Before getting started, I should make some observations on the mathematical notation used here.

For the most part, where notations for the same idea differ between standard mathematics and the common practices among computer programmers, I have stuck with the mathematicians. This is, after all, a mathematical subject. However, I have deviated in a few places where there was too much opportunity for confusion. I have used * to denote multiplication, and have completely avoided "implied" multiplication (i.e., using PQ as shorthand for P * Q). Since MS Word cannot display superscripts, I have used ^ to denote exponentiation. (This necessitates more parenthesizing than would normally be used.) The mathematician's three-bar congruency symbol is not available, so I have made do with = instead. Variables are always named with a single capital letter.

Finally, please note that throughout the text I use the word number to refer specifically to a positive integer -- what are sometimes referred to as the natural numbers, or counting numbers.

Introduction: The Idea of a Trapdoor Function

What a mathematician refers to as a function is very similar to a function in computer programming. It is, in essence, an abbreviation. For example:

F(X) = 7 * X + 43.

If X happens to be 3, then F(X) will be 64. So, "F(3)" is shorthand for "7 * 3 + 43".

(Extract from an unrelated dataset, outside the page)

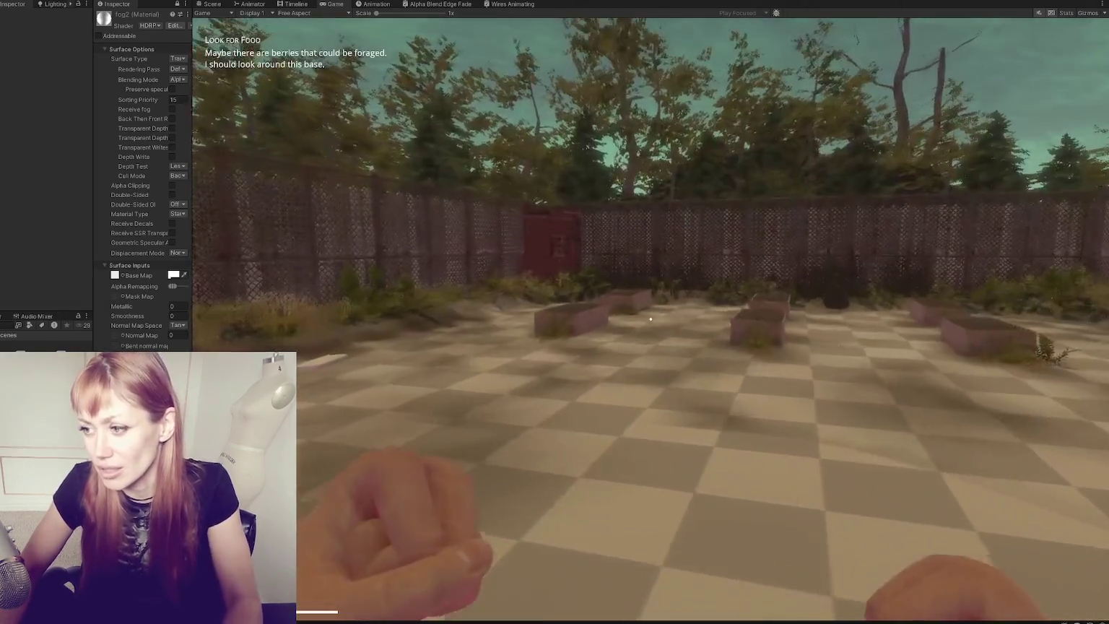
key(w)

Of course, in a computer program, functions are used to encapsulate all kinds of algorithms, and frequently make use of external variables and the like. In mathematics, however, a function is used solely for the number it returns. And, given a certain number as input, they will always return the same output. (Thus, rand() would not qualify as a mathematical function, unless it were written so that the seed value was passed in as an input parameter.)

Mathematicians often consider how to construct a function's inverse -- taking a function and making a new one that "goes in the other direction", so to speak:

G(X) = (X - 43) / 7.

G(64) is equal to 3, and in general, G(F(X)) is equal to X. Therefore, G is F's inverse. Not all functions are invertible, of course. Clearly, the function:

F(X) = X * 0

cannot be inverted. (Because how could G(F(X)) return X when F(X) is always zero?)

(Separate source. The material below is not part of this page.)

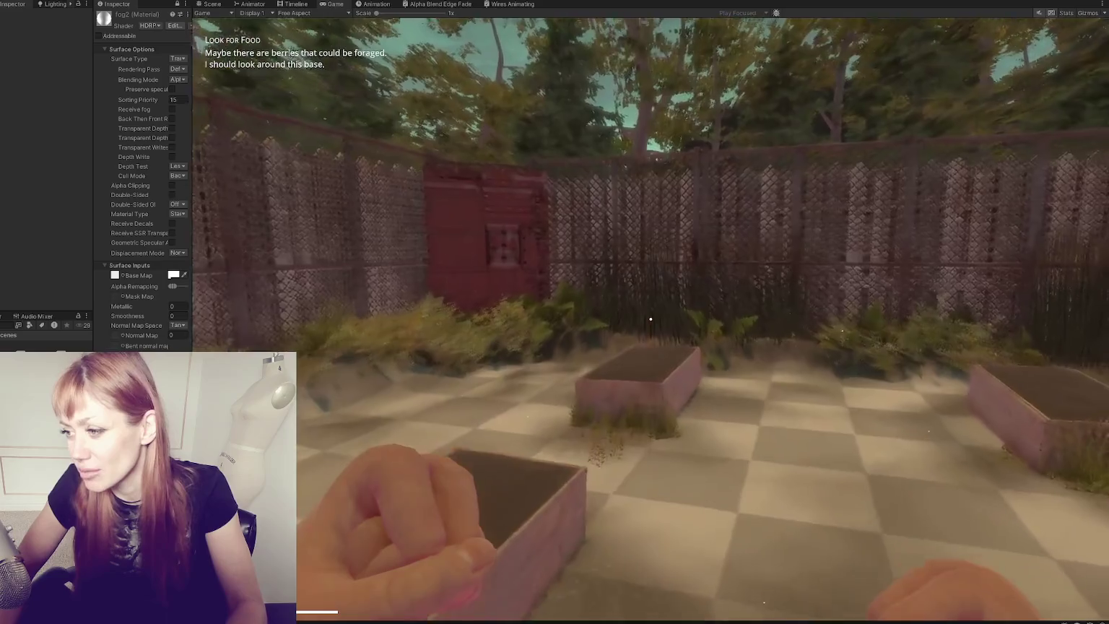
key(w)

Usually, when you have a mathematical function for which an inverse does exist, constructing it is not too difficult. In fact, it is often transparent. Typically, you can just run through the steps backwards, subtracting where the original function adds, and so on. But can it be done for every invertible function?

To put the question in terms of programming, imagine that there are two functions:

int foo(int x); int bar(int x);

foo() and bar() work like mathematical functions -- they do nothing but compute a return value, and given the same number for input, they will always produce the same output. (And pretend for the moment that this is on a machine where integers can be arbitrarily large.) Suppose you are told that bar() is the inverse of foo(). The statement:

x == bar(foo(x))

is always true, as long as x meets foo()'s requirements for a valid argument.

Now, imagine that you have the source code for foo(), but not for bar(). Can you write your own replacement for bar(), just by examining foo()?

It seems that you ought to be able to. There are no secrets as to what foo() does, after all. You can run foo() with different inputs as many times as you like. You already know that bar() exists, somewhere, so you know that it is possible to write. Is it guaranteed that you can reconstruct it?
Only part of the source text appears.